● **What is being asked**
From the entries, filter out every line that lacks "connect" and copy the rest.

● **Extracted entries**
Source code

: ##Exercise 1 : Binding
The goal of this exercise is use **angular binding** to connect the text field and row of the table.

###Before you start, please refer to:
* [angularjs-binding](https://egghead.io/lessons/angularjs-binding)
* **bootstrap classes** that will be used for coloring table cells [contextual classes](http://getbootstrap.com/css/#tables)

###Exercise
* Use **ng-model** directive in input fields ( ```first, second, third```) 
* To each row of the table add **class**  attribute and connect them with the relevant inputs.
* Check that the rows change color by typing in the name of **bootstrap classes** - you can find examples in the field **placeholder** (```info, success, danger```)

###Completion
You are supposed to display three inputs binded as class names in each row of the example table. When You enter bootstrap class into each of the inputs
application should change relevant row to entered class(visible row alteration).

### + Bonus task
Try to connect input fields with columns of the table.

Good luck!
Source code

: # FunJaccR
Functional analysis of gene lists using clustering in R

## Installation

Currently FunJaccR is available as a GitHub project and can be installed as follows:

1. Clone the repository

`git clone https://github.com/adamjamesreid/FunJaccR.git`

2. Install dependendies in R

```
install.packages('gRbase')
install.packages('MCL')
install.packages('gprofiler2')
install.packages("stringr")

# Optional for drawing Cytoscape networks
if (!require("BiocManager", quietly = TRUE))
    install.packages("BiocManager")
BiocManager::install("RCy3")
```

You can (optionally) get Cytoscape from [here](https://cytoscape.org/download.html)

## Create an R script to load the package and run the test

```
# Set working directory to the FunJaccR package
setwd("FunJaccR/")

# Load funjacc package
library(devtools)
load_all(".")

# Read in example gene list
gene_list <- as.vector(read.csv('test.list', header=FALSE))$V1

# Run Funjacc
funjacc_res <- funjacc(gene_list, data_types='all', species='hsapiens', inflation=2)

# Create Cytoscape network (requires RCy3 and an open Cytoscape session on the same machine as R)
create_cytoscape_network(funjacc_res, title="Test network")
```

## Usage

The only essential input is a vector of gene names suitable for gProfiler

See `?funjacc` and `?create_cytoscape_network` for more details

● **The completed task**
The goal of this exercise is use **angular binding** to connect the text field and row of the table.
* To each row of the table add **class**  attribute and connect them with the relevant inputs.
Try to connect input fields with columns of the table.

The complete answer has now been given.